Cuando terminaba Strangers in the Night, Polo vio que las mesas del bar estaban mucho más llenas. Se alegró de que la música hubiera triunfado, atrayendo a todos esos corazones al gran corazón de viento y cuerda. Eran casi las once. Polo supo el número de copas que llevaba gracias a los cinco húmedos círculos, casi concéntricos, que había dibujados sobre la barra. Dafne se había recogido el pelo en una coleta y se abanicaba el rostro colorado con la mano.
―Oye, bonita, ¿cómo te llamas?
Ella se acercó a Polo, esperando oír otra cosa.
―Digo que cómo te llamas.
Polo se fijó en la purpurina de sus párpados.
―Dafne –contestó ella, sonriendo.
―¿Qué edad tienes?
―Veintidós, señor.
―Eres preciosa, ¿sabes?

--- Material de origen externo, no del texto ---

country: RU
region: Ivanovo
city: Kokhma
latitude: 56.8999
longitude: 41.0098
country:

Me habría gustado tener una hija como tú… tan guapa.
―Gracias, señor –dijo Dafne, y se alejó rápidamente para atender la petición de otro cliente.
Era inútil perseguirla con más preguntas. Polo sabía que no volvería a hablar más con ella, sencillamente porque no habrían tenido nada más de qué hablar. Demasiado joven. Polo miró sus manos de pianista fracasado, arrugadas y llenas de manchas. De repente, Dafne volvió hacia él y le dijo: “No se preocupe por la cuenta, señor. Es nuestro día de inauguración. Hoy invita la casa”. A Polo le pareció que Dafne le había guiñado un ojo. Polo trató de sonreírla con dulzura, con verdadera dulzura. Ella se percató y también le sonrió, aunque con más protocolo que sentimiento.

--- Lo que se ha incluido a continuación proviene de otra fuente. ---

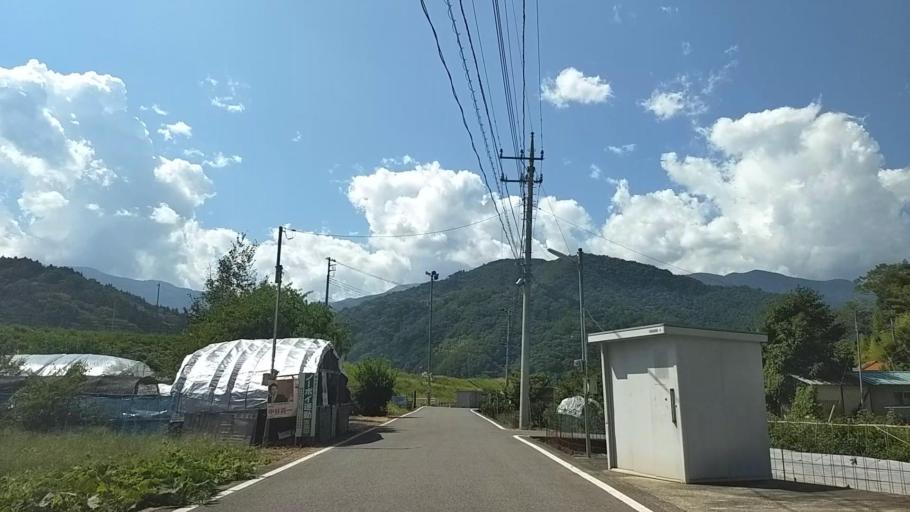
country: JP
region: Yamanashi
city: Ryuo
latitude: 35.5131
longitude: 138.4611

Un poco más tarde, o quizá mucho más tarde (el jazz sacaba a Polo fuera del tiempo), Dafne se soltó la coleta, sacudió la cabeza con un movimiento libre y suntuoso de su pelo rubio, se puso un abrigo y se marchó. Polo se quedó en su taburete completamente quieto, dejando que aquello sucediera, observando sus propias ganas de impedir que aquello sucediera, y luego volvió a prestar atención a la música, a la música remota, huérfana, ajena. Le pareció cómico que fuera Love Story, precisamente, la canción que cerrara el concierto de esa noche, y cuando sus pies pisaron de nuevo el suelo de la calle, buscó desesperadamente una señal que le revelara por dónde había ido Dafne. Ni las paredes de cal, ni el tren de cercanías que pasaba a lo lejos, ni el gesto del vagabundo que trataba de dormir con viejas mantas le dijeron absolutamente nada. Solamente el árbol, ese árbol que desprendía un potente magnetismo, ese árbol que encontró en la Plaza de Monteagudo parecía querer decírselo. Se acercó a él y puso una oreja sobre el tronco. A Polo no le gustaba la botánica y no tenía ni idea de árboles. Así que no pudo saber (y nunca supo) que ese árbol era un laurel.